- _Challenge_:
Starting at the line containing "pose: elev=191.8 azim=122.7" and ending after the line containing "Dot at: (217, 249)", rewrite these lines with every "pose" changed to "view" and everything else kept the same. Omit the pictures from your answer.

- _Material shown_:

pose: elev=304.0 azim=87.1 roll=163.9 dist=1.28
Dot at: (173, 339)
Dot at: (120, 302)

--

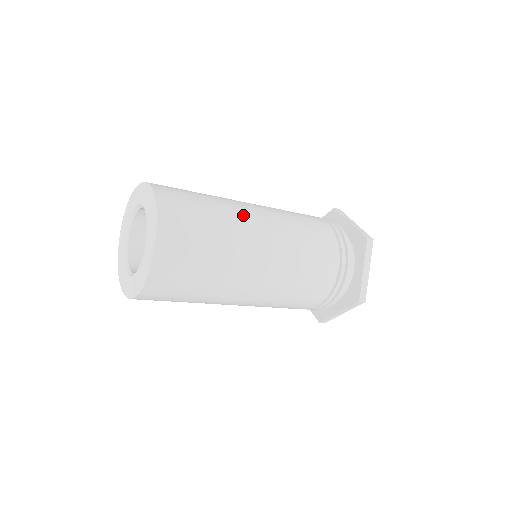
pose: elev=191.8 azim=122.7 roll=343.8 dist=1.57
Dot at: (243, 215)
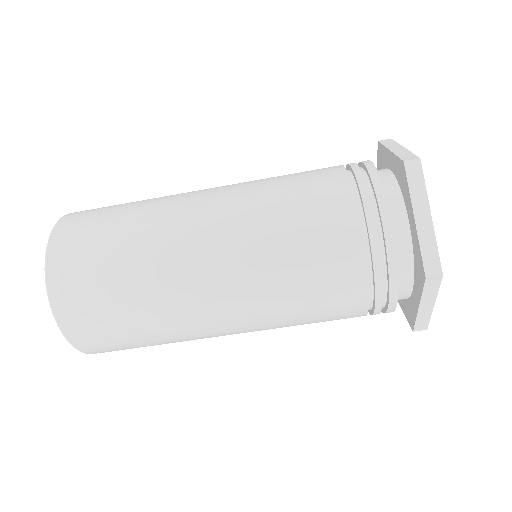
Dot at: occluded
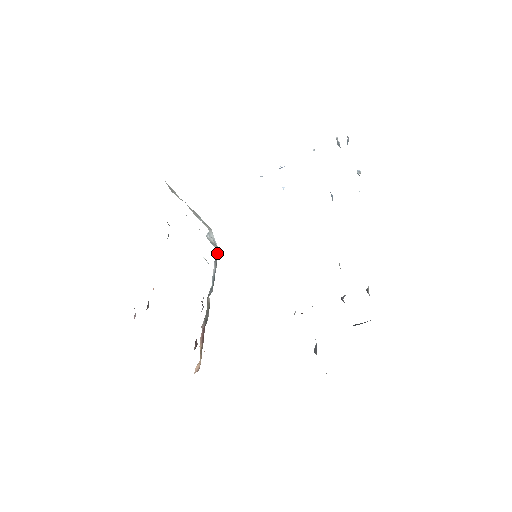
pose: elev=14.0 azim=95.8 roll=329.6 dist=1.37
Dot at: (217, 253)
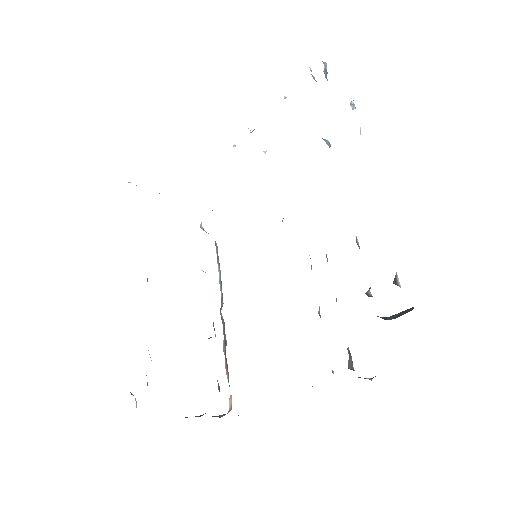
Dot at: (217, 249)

- _Solution to this task_:
view: elev=191.8 azim=122.7 roll=343.8 dist=1.57
Dot at: (243, 215)
Dot at: occluded
view: elev=14.0 azim=95.8 roll=329.6 dist=1.37
Dot at: (217, 253)
Dot at: (217, 249)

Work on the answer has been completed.